HoBiCaT - Results
Recent tests of a fully dressed TESLA cavity (input coupler, liquid helium tank, HOM couplers, tuner) have demonstrated that CW operation up to 20 MV/m is possible - in collaboration with DESY and Jefferson Lab.
Wavelet analysis of time domain microphonics detuning.
Time domain open loop microphonics detuning (upper plot).
The lower plot shows the time-frequency map of the detuning by Morlet Wavelet analysis. The color code represents the detuning amplitude. The frequency span is zoomed to the excited first mechanical eigenmode.
Microphonics compensation with piezo tuner.
Compensation of microphonics at a TESLA cavity with a loaded quality factor of 6.4e7 using the integrated piezo tuning system. The result was achieved by combining feedback and adaptive feedforward techniques.
The adaptive feedforward uses the information of the piezo-to-RF detuning transfer function to take the exact amplitude and phase information into account.

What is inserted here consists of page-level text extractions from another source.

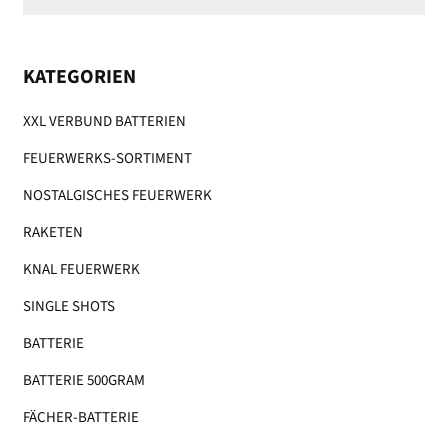
KATEGORIEN
XXL VERBUND BATTERIEN
FEUERWERKS-SORTIMENT
NOSTALGISCHES FEUERWERK
RAKETEN
KNAL FEUERWERK
SINGLE SHOTS
BATTERIE
BATTERIE 500GRAM
FÄCHER-BATTERIE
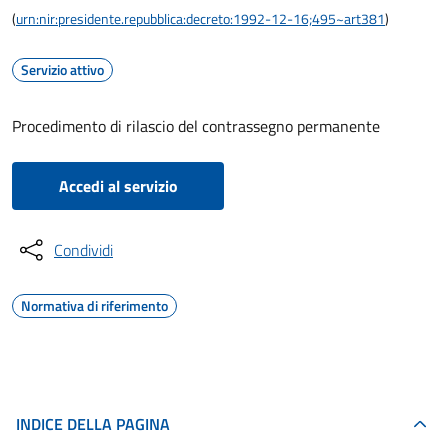
(
urn:nir:presidente.repubblica:decreto:1992-12-16;495~art381
)
Servizio attivo
Procedimento di rilascio del contrassegno permanente
Accedi al servizio
Condividi
Normativa di riferimento
INDICE DELLA PAGINA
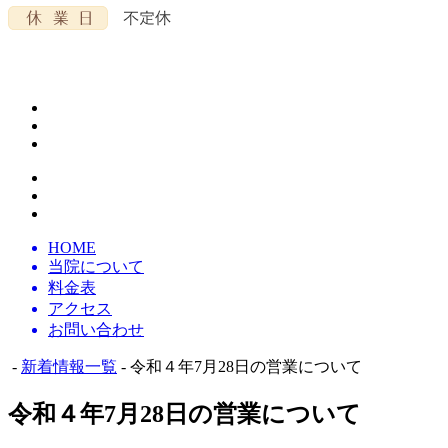
HOME
当院について
料金表
アクセス
お問い合わせ
-
新着情報一覧
- 令和４年7月28日の営業について
令和４年7月28日の営業について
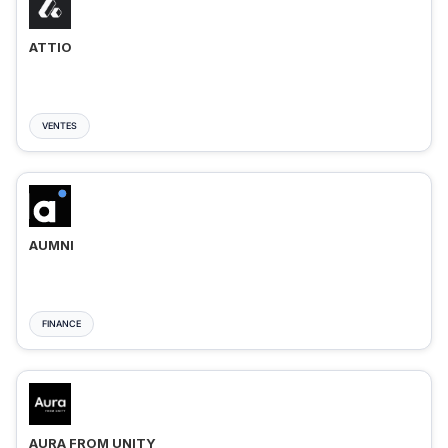
ATTIO
VENTES
AUMNI
FINANCE
AURA FROM UNITY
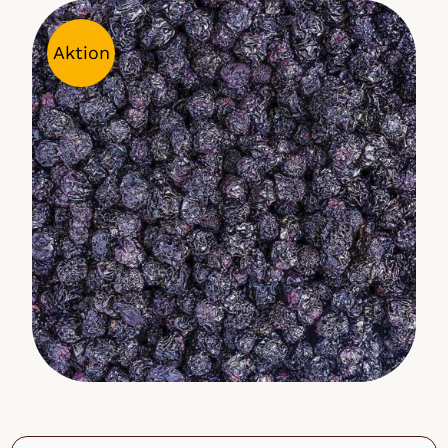
Miscele di frutta e noci
Aktion
Muesli
Tè
Non cibo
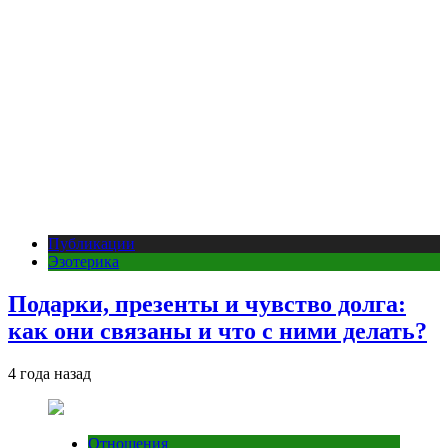
Публикации
Эзотерика
Подарки, презенты и чувство долга:
как они связаны и что с ними делать?
4 года назад
Отношения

Tuners play an important part in cavity operation: Their purpose is to modify the resonant frequency by changing the length (or equator diameter, resp.) of the cavity. Tuners are electro-mechanical devices fixed to the Helium tank that can apply stretching forces on the flexibly attached cavity body. Coarse and slow frequency changes up to 1Mhz in seconds to minutes are imposed with a stepper motor. Fine and fast changes of less than 1kHz in milliseconds are being applied with piezoelectric elements.
Cavity quality vs. solenoid current
Investigation of magnetic contamination
We have investigated the influence of an external magnetic field during superconducting phase transition on the cavity quality factor. It is apparent that a small fraction of the field is frozen in the cavity surface due to flux pinning, degrading the surface resistance and thus the quality factor, indicating an incomplete Meissner transition. No saturation has been observed for all solenoid currents used in our experiment.